> What to produce
List every forum username that appears in the forum thread about rooting an HTC EVO 4G.

> Selected text
>> START
# How do I root HTC EVO 4g on 2.3.5?



## DAVIDHARRISONENOS (Feb 19, 2012)

I updated my HTC EVO 4G to 2.3.5, and I just came across rooting so I am fairly new to the idea. I used Revolutionary to root a friends evo 4g on 2.3.3, but I have a new hboot that revolutionary doesnt support. I have read about taco root, but I need concise (like my stupid spelling!) guide to do so. Also, I would like to ask (after spending hours researching how to root this phone) if taco root gives me temp root, can I downgrade and then use revolutionary??? or install clockworkmod and flash a rooted rom??? Thank you for your time

David


----------



## Captain_Throwback (Sep 2, 2011)

DAVIDHARRISONENOS said:


> I updated my HTC EVO 4G to 2.3.5, and I just came across rooting so I am fairly new to the idea. I used Revolutionary to root a friends evo 4g on 2.3.3, but I have a new hboot that revolutionary doesnt support. I have read about taco root, but I need concise (like my stupid spelling!) guide to do so. Also, I would like to ask (after spending hours researching how to root this phone) if taco root gives me temp root, can I downgrade and then use revolutionary??? or install clockworkmod and flash a rooted rom??? Thank you for your time
> 
> David


So you have a couple of options. You can use Tacoroot, for which there are step by step instructions (if you Google them, you will find), or you can use HTCDev.com to unlock your bootloader.

And you are correct about Tacoroot - since it gives you temp root, you use that to downgrade your misc partition, and then you can flash a ROM with an easier unlock method. HTC's method won't require anything additional - it unlocks your bootloader, which allows you to flash a custom recovery, and once you do that, you can flash a custom ROM, or just root your current one by flashing Superuser.


----------



## DAVIDHARRISONENOS (Feb 19, 2012)

Thanks Captain. Is HTC dev reliable? I tried unlocking an evo 3d and i went thru the motions of unlocking it via HTC's steps, it never unlocked. The final step in HTC's directions said to accept unlock which pops up on phone, but it never appeared on phone. I am worried that I cannot unlock and same thing will happen here. Also, I read on XDA forums somewhere that you can run the latest RUU- here is part of post followed by link

There have also been a couple reports of difficulty applying HTC's unlock to new phones that shipped with the updated software preloaded.
During the process, and after this output, 

Code:
sending 'unlocktoken' (0 KB)...
OKAY [ 0.152s]
writing 'unlocktoken'...
(bootloader) unlock token check successfully
OKAY [ 0.006s]
finished. total time: 0.159s
Nothing happens on their phone and the remain locked.

Thanks to lchupacabras for posting about this and his solution. Run the 2.08 RUU and then retry the HTC unlock, hopefully this works for everyone. I will do some more looking into this when I get a chance. My phone took a swin today and I'm awaiting a replacement, good thing i'm insured.

2.08.651.2 RUU
http://www.multiupload.com/09NOXKCUN0 Thanks lchupacabras for mirroring! 

Multiupload is no longer around. Is there another link for this file, or should I just taco root this biotch  ?
>> END
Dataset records
>> START
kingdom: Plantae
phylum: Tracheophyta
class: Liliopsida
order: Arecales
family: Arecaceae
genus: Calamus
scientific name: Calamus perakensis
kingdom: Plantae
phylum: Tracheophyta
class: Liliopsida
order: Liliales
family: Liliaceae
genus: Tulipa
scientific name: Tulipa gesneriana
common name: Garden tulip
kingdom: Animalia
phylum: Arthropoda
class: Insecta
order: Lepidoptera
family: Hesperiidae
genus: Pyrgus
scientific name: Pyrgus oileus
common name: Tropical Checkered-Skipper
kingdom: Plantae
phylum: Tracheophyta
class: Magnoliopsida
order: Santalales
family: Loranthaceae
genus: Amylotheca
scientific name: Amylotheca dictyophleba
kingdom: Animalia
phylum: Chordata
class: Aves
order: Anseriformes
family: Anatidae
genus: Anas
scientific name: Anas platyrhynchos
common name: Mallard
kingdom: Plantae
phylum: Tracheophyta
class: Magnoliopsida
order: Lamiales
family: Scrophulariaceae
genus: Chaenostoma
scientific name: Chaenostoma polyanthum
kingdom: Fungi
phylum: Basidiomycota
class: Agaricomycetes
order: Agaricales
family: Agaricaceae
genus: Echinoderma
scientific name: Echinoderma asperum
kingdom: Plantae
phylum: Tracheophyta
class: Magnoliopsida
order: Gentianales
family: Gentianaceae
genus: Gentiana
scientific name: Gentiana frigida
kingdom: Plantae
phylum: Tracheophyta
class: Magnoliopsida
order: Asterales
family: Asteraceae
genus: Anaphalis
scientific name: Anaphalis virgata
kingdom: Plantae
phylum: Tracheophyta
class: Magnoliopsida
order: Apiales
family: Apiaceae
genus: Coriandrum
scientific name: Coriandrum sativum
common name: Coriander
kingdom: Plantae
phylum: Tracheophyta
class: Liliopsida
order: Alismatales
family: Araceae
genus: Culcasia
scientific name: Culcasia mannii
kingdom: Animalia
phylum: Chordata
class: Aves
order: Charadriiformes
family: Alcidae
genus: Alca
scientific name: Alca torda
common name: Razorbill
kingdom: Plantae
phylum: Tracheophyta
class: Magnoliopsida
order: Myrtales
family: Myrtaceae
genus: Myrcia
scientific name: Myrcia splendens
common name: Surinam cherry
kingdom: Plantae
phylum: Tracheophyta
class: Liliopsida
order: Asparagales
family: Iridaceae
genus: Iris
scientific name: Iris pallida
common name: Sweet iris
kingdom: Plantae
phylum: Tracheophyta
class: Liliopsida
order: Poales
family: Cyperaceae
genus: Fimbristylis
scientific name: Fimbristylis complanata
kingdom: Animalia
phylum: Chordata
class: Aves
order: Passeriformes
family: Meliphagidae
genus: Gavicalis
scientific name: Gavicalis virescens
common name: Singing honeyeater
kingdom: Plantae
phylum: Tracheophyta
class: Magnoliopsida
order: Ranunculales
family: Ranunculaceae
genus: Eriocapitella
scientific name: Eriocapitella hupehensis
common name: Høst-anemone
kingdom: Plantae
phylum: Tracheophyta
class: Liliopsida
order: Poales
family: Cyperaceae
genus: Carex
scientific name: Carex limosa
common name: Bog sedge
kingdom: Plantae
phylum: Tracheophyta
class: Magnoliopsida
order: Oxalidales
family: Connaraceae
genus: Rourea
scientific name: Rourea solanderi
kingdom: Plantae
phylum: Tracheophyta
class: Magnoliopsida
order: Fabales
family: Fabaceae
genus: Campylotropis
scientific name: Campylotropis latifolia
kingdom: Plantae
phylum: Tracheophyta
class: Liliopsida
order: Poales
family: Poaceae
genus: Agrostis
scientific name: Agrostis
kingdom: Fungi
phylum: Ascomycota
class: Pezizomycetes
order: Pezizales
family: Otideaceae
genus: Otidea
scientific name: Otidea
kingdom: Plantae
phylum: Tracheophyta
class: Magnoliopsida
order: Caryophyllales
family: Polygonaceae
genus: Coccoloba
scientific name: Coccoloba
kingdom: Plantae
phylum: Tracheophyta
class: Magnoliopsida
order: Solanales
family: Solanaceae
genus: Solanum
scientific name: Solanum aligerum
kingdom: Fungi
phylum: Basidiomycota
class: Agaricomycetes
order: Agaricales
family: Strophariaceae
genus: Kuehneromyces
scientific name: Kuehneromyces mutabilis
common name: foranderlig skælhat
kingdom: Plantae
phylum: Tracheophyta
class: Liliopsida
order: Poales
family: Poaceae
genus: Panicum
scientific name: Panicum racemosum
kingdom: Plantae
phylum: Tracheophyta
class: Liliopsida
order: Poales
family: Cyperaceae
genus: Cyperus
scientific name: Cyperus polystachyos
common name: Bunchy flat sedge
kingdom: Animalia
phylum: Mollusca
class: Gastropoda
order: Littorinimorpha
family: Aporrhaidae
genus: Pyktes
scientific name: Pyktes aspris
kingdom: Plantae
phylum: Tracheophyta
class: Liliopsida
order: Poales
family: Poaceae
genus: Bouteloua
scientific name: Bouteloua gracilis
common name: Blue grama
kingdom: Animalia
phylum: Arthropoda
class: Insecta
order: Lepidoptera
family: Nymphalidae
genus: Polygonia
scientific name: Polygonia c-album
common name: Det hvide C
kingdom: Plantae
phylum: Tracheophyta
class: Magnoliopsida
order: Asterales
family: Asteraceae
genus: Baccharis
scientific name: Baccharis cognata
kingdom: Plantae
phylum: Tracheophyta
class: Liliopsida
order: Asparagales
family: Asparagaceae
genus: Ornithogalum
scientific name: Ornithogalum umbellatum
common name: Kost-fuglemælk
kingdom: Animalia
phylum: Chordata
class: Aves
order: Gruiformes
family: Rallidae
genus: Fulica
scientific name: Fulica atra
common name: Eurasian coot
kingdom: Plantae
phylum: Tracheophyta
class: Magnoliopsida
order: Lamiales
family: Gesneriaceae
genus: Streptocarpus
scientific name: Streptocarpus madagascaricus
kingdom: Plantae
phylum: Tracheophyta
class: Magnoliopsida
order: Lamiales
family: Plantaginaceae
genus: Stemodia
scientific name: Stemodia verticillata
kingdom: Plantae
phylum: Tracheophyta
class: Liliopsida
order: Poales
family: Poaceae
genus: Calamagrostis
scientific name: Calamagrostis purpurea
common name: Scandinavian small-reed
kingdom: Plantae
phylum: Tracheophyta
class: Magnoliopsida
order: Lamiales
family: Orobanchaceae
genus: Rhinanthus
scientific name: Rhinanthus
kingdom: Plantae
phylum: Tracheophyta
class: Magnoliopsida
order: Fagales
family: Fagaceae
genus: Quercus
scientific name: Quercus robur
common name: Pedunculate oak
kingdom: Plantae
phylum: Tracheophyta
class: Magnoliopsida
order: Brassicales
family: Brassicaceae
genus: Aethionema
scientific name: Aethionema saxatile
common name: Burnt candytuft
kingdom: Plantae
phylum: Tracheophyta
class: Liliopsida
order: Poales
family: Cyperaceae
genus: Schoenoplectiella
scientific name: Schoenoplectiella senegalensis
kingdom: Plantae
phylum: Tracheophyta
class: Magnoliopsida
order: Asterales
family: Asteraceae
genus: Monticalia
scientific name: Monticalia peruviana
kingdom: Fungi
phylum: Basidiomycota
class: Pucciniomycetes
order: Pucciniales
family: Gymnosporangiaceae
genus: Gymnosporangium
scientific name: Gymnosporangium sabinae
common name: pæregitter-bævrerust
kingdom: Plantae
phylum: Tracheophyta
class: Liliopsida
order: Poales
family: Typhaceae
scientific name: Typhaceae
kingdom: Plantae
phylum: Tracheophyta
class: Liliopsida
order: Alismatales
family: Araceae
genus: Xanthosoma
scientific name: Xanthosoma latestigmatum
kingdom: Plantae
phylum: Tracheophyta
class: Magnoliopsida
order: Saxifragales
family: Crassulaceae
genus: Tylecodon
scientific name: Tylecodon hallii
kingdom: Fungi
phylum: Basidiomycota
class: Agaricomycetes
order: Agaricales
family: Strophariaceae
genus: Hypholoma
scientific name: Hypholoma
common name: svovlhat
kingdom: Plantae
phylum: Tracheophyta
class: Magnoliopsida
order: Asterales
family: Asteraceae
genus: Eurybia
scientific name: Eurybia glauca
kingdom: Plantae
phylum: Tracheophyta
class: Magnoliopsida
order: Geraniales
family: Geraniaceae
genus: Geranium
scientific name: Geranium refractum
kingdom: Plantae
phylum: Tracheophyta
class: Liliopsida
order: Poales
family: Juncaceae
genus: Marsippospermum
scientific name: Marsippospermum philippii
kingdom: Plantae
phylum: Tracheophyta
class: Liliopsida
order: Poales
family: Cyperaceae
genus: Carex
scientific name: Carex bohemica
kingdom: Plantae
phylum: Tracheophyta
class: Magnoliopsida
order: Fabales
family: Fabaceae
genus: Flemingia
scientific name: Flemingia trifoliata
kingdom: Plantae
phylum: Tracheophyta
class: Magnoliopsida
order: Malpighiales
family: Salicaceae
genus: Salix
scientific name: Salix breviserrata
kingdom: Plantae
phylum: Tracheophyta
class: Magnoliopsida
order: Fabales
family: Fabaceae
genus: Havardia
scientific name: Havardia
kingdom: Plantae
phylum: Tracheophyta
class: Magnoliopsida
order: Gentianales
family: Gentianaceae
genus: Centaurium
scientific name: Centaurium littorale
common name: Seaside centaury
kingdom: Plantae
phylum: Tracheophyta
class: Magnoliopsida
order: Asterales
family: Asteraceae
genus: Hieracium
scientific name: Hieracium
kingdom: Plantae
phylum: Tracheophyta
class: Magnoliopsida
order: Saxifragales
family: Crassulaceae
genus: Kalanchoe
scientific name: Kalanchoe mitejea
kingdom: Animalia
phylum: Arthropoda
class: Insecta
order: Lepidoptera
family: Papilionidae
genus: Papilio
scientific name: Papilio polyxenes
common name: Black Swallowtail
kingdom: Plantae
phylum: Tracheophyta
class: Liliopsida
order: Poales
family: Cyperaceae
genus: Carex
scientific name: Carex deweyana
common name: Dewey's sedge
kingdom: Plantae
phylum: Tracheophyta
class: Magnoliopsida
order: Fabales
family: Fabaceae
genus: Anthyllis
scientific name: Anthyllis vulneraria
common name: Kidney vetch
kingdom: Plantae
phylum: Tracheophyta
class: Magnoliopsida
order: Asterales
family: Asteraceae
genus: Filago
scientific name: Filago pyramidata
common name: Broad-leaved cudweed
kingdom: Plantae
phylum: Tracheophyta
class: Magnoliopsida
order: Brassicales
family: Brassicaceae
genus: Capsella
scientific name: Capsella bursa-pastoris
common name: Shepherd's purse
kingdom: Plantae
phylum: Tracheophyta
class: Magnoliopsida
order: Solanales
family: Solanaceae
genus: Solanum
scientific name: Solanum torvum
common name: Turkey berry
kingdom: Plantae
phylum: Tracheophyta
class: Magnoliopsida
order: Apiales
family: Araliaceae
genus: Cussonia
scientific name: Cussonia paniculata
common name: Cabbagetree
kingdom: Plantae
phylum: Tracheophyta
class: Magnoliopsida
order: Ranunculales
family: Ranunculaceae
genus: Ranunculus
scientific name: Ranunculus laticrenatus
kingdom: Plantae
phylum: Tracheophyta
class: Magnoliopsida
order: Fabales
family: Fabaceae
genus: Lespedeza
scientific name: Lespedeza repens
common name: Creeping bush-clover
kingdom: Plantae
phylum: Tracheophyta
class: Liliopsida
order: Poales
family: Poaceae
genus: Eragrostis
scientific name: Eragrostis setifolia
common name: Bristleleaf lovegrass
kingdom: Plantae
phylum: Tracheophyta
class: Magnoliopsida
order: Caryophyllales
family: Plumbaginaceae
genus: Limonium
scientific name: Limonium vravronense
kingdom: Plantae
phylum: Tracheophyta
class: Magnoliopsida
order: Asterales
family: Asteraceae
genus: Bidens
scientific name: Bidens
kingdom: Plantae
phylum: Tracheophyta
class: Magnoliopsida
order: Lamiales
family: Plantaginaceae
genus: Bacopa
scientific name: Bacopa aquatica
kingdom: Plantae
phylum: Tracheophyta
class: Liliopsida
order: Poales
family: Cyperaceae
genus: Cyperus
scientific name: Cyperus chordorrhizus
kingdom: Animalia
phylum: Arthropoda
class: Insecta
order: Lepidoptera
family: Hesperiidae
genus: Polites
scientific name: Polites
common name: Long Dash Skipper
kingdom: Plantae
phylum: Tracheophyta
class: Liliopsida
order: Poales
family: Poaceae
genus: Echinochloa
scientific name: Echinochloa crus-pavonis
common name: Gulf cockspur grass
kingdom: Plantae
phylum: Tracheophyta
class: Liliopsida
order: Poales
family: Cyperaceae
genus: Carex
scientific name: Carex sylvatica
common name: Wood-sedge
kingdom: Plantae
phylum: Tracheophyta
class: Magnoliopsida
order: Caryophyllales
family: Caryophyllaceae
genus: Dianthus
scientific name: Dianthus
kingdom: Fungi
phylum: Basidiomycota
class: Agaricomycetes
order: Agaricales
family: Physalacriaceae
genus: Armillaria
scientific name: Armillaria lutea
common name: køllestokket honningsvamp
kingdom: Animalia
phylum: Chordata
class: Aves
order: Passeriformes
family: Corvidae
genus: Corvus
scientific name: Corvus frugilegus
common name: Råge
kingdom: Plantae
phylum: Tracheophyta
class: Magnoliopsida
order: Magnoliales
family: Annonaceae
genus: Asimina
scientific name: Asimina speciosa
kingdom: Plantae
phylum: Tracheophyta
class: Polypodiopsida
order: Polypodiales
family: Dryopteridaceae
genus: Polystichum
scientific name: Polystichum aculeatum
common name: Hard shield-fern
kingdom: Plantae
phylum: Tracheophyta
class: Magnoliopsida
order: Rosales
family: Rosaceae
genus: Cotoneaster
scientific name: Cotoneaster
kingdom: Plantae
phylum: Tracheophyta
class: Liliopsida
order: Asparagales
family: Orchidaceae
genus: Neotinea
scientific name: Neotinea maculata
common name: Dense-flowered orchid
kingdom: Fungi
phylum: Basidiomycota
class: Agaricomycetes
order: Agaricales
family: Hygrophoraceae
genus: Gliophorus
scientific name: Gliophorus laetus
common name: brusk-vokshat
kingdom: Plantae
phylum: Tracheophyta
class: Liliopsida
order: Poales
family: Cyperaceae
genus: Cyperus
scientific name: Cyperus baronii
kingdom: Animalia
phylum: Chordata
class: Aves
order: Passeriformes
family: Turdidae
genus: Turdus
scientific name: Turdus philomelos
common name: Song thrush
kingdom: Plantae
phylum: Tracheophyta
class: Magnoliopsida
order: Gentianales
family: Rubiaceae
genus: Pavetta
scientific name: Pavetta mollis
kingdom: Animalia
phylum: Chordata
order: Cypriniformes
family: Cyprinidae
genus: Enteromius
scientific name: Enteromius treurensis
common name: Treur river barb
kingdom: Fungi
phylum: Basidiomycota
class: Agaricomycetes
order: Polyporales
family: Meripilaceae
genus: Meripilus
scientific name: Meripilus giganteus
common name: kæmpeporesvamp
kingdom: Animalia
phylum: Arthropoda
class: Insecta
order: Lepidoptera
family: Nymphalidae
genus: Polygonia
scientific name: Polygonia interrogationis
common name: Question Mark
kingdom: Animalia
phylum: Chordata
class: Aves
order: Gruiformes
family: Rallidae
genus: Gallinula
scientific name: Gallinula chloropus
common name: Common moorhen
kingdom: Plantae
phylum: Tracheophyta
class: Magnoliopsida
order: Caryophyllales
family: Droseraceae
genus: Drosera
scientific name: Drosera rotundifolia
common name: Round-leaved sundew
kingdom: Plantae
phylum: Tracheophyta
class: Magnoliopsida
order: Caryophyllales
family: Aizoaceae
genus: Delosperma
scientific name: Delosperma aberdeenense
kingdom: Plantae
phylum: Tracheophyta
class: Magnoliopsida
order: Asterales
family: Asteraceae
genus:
>> END
> Output
- DAVIDHARRISONENOS
- Captain_Throwback
- lchupacabras